====== Trecho do documento

EUSTÁQUIO
GOMES
Depois
de uma passagem pouco gloriosa pela Câmara
dos Deputados, o projeto da reforma da Previdência
vai ao Senado. Ali deverá ser discutido
durante dois meses, talvez menos, antes de ser
votado pelos senadores. Tão lisamente passou
pela Câmara com todos os ventos soprando
a favor que, francamente, são poucas
as esperanças de que venha a sofrer modificações
profundas na chamada Câmara Alta. Mas como,
ainda ontem, lideranças partidárias
prometiam não se limitar a carimbar o texto,
mas sim aperfeiçoá-lo, é
legítimo crer que algumas barbaridades
venham a ser reparadas.
Aconteça ou não
essa reparação, o governo terá
por fim consumado o embate de morte que vem travando
com os diferentes segmentos do setor público,
a quem insistentemente tem chamado de corporações.
Houve um tempo em que o termo era mais ameno:
companheiros. Agora a semântica
azedou: privilegiados.
Em entrevista concedida ao Jornal da Unicamp,
o professor Ricardo Antunes, um intelectual mais
que respeitável da esquerda brasileira,
aponta o erro grosseiro que o governo cometeu
ao satanizar o servidor público e jogar
contra ele o mercado, os trabalhadores do setor
privado e, por fim, a opinião pública
em geral. Pior: ao fazer isso passou as lagartas
de seu tanque de guerra sobre todos os argumentos
contrários, especialmente aqueles que apontavam
o amesquinhamento das carreiras públicas,
a injustiça para com o mérito duramente
conseguido e o desestímulo à renovação
qualificada do setor público.

============
====== Dados registrados

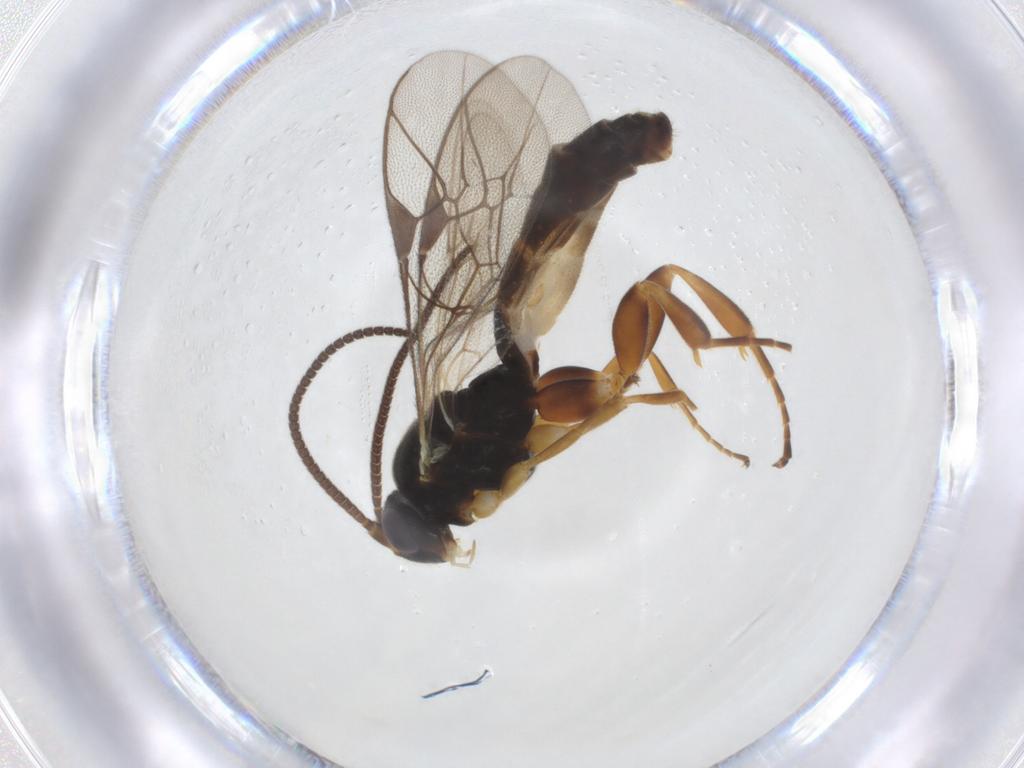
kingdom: Animalia
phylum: Arthropoda
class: Insecta
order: Hymenoptera
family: Ichneumonidae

============

__Tarefa__. Escreva a continuação do texto sobre a reforma da Previdência, começando logo após a última frase.

__Resposta__.
É evidente que
as novas gerações, quando olharem
uma carreira pública desmontada, arrebentada,
precarizada e sem perspectiva de uma aposentadoria
pública, vão buscar sua alternativa
no admirável mundo do mercado, diz
o professor Antunes. As conseqüências
para as universidades não serão
pequenas.
Tanto maior é essa injustiça quanto
é possível demonstrar, como faz
o professor Cláudio Salvadori Dedecca num
brilhante estudo que acaba de concluir, que há
uma clara manipulação da informação
com o objetivo de estigmatizar o emprego público.
O estudo de Dedecca mostra que, ao mesmo tempo
em que apresenta níveis de qualificação
profissional superiores aos do setor privado,
os trabalhadores do setor público usufruem
de remunerações bem mais modestas
nele permanecendo por razões que
transcendem o mercado.
Se a ameaça às
carreiras públicas é ruim para os
servidores, não é melhor para o
governo, que coloca assim em risco a qualidade
do Estado e dos serviços que oferece. Com
o que se pode dizer, com o professor Dedecca,
que o governo está dando um tiro no próprio
pé. Tiro que o Senado, se quiser, pode
ao menos evitar que comprometa a perna, e quiçá
o corpo do Estado.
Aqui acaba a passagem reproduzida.